La canciller de Alemania, Angela Merkel, se encuentra metida en un pequeño lío con la contaminación.
Tras prometerles a los votantes justo antes de las elecciones generales de septiembre que la economía más grande de Europa encontraría una forma de cumplir su meta de emisiones sea como sea, ahora su gobierno insinúa que podría incumplir la de 2020.
Pero hay una posible solución.
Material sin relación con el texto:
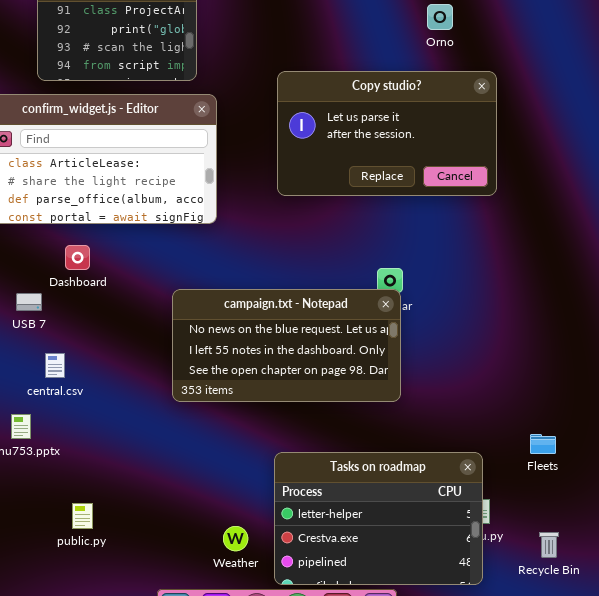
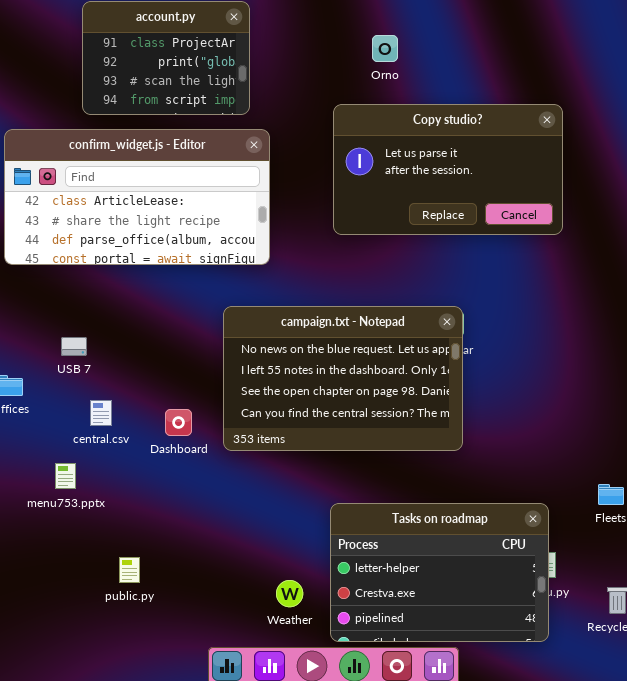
Orno: [427,4,453,30] -> [372,35,398,62], moved
Dashboard: [65,245,90,270] -> [165,409,192,436], moved
campaign.txt - Notepad: [172,289,401,402] -> [223,306,463,451], resized

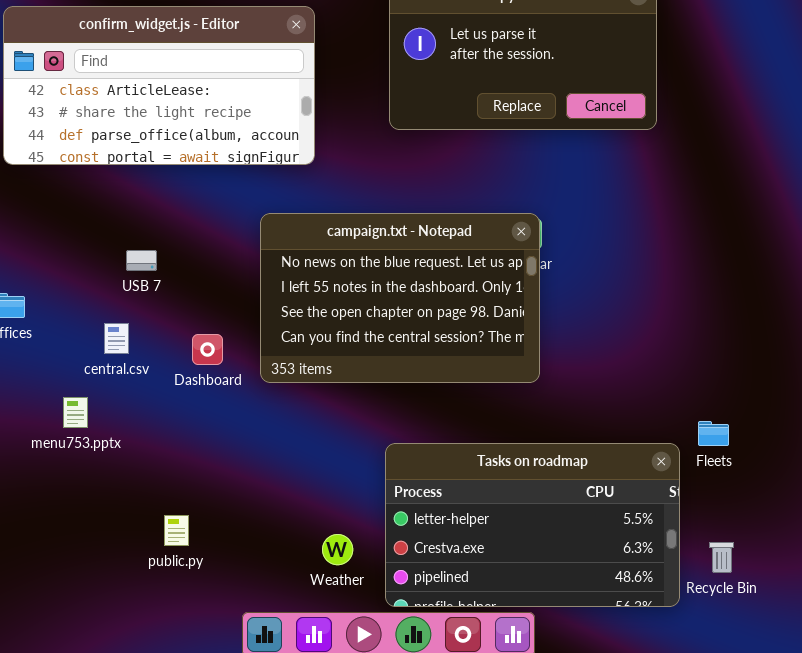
USB 7: [61,337,87,356] -> [126,250,157,271], moved
Tasks on roadmap: [330,503,549,642] -> [385,443,680,607], resized
public.py: [119,557,140,583] -> [164,515,189,546], moved

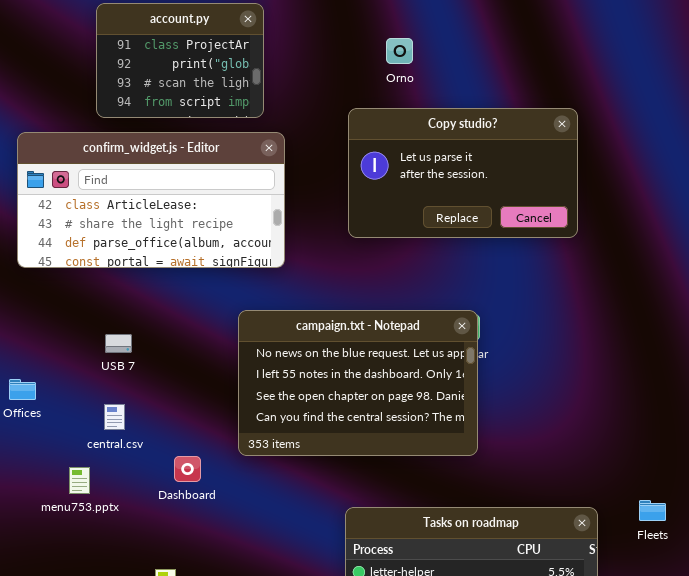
USB 7: [126,250,157,271] -> [105,334,132,353], moved
Dashboard: [192,334,223,365] -> [174,456,201,482], moved
Fleets: [698,421,729,446] -> [639,500,666,521], moved

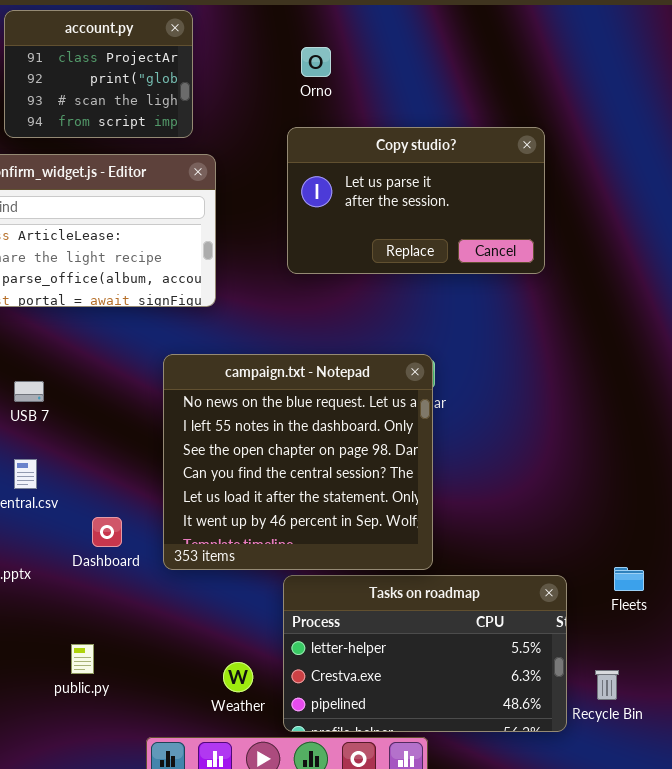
Orno: [386,38,413,64] -> [301,47,331,77], moved
campaign.txt - Notepad: [238,310,478,456] -> [163,354,433,570], resized

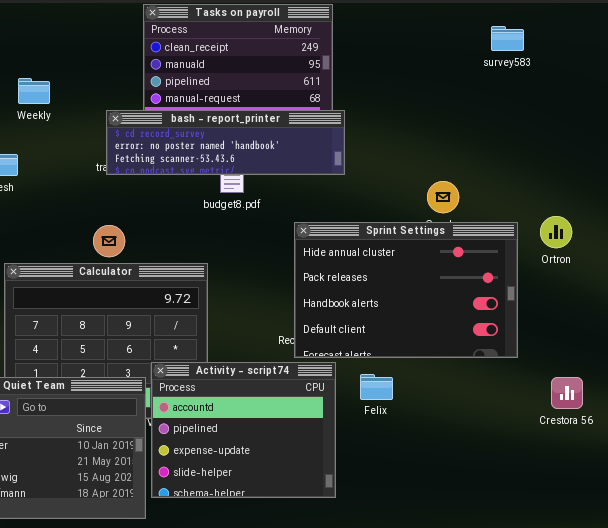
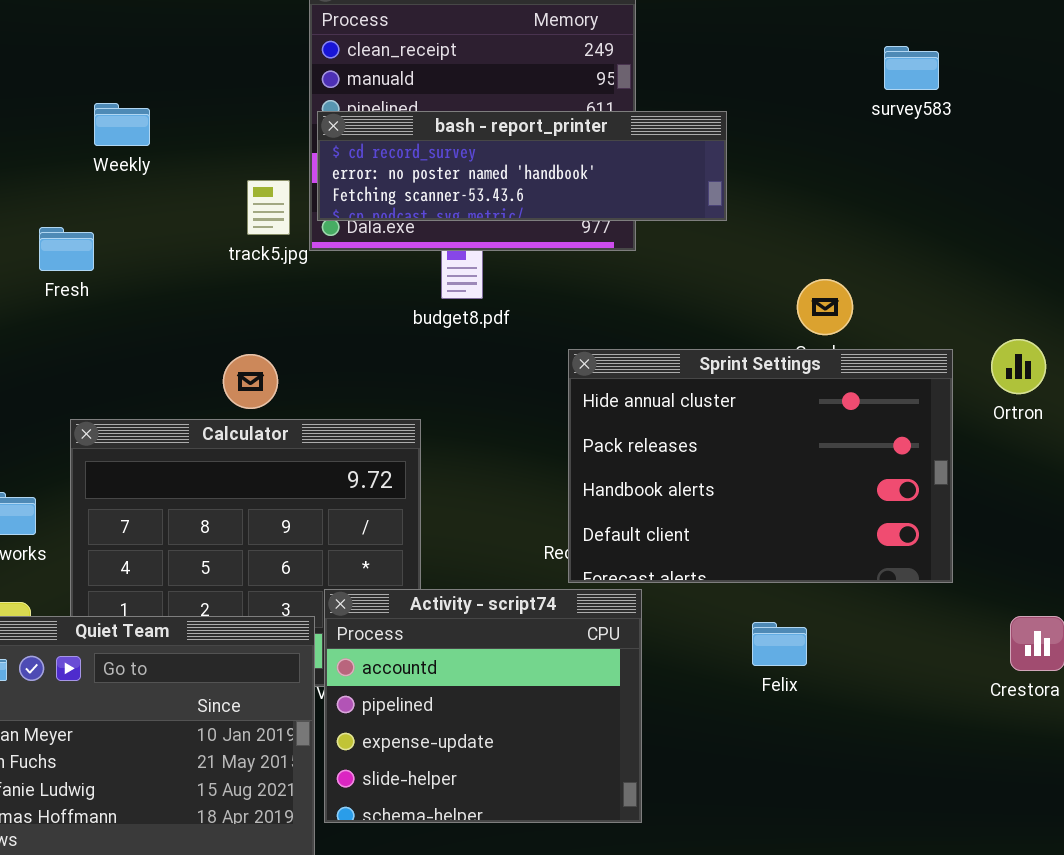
survey583: [491,26,524,51] -> [884,46,939,90], moved
bash - report_printer: [106,110,345,175] -> [317,111,727,221], moved
Felix: [360,374,393,400] -> [752,622,807,666], moved

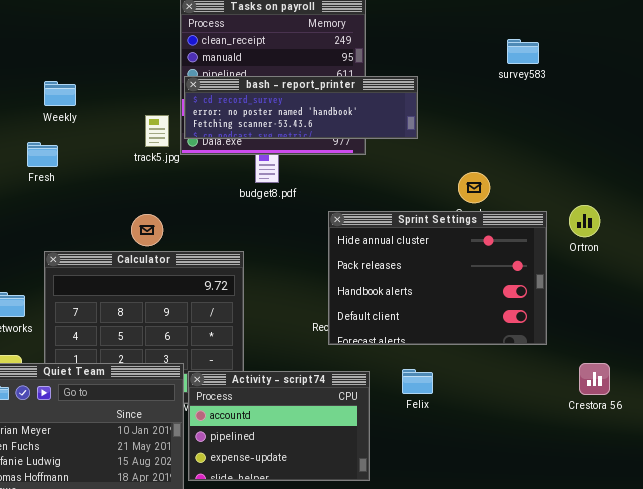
Weekly: [94,103,150,146] -> [44,81,76,106], moved
Activity - script74: [324,589,642,823] -> [188,371,370,481], resized
Felix: [752,622,807,666] -> [402,369,433,394], moved

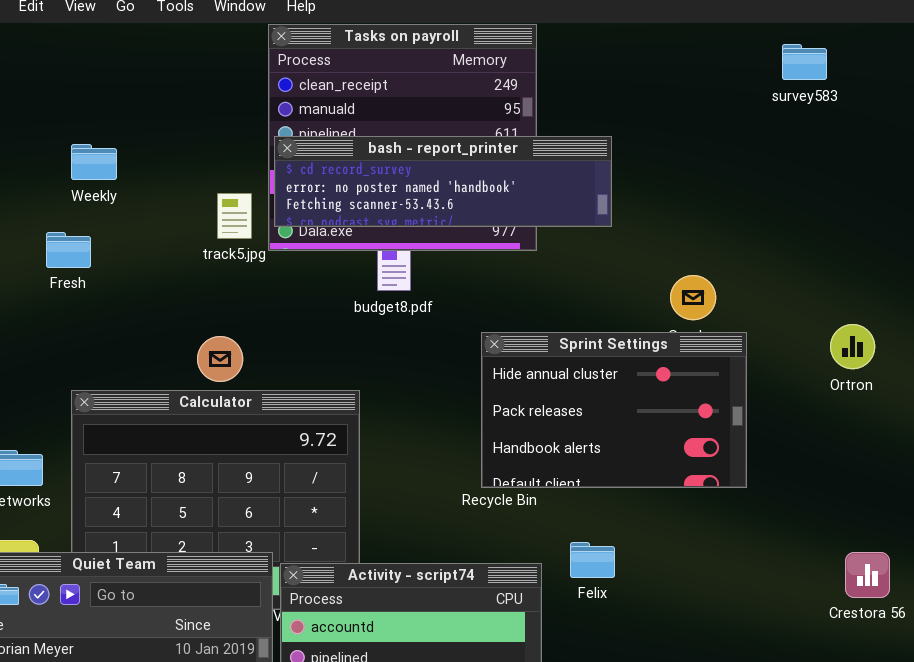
survey583: [507,39,539,64] -> [782,44,827,80], moved
Sprint Settings: [328,211,547,345] -> [481,332,747,488], resized
Felix: [402,369,433,394] -> [570,542,615,578], moved

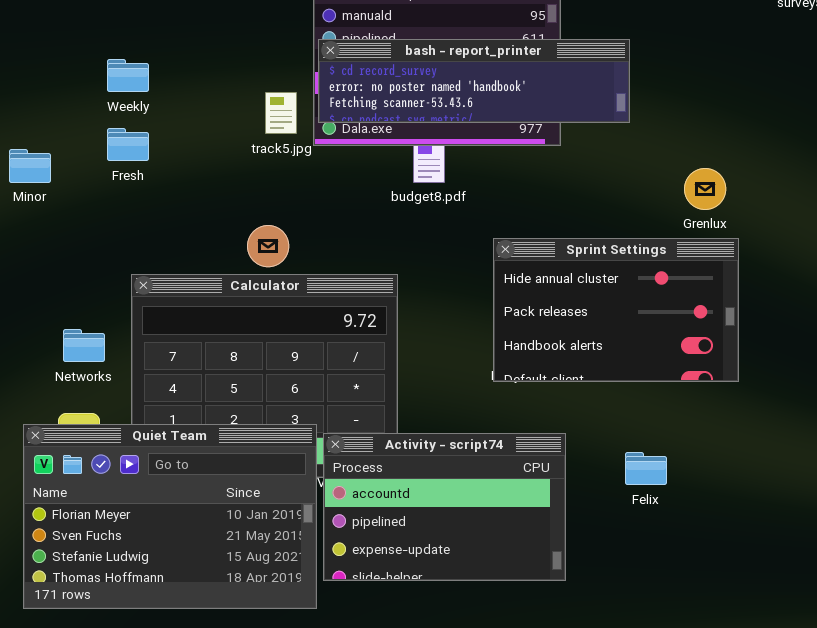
Weekly: [71,144,117,180] -> [107,59,149,92], moved
Sprint Settings: [481,332,747,488] -> [493,238,739,382], moved
Felix: [570,542,615,578] -> [625,452,667,485], moved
Alemania podría cumplir si ayuda a reducir emisiones en el exterior usando los mercados internacionales de carbono, aunque le costaría varios cientos de millones de euros, según Bloomberg New Energy Finance en Londres.
Esta opción para cumplir los objetivos de 2020 ya la usan varios países, desde Japón hasta Noruega, y la Unión Europea.
Aunque por ahora el Gobierno alemán no dijo específicamente que comerciar es una opción, la idea resuena esta semana, mientras delegados de casi 200 países se reúnen en Bonn para llevar adelante las nuevas negociaciones por el clima encabezadas por Naciones Unidas.
Sus defensores dicen que comprar y vender derechos de contaminación es la forma más efectiva en términos de costos para combatir el calentamiento global, en tanto las emisiones están al borde de un récord y 2017 se encamina a ser el año más cálido de la historia.
Si Alemania sale a apoyar el comercio internacional de carbono será una señal monumental, dijo Jeff Swartz, director de política climática de South Pole Group, que vende créditos de carbono y asesora a empresas en la transición hacia la energía renovable.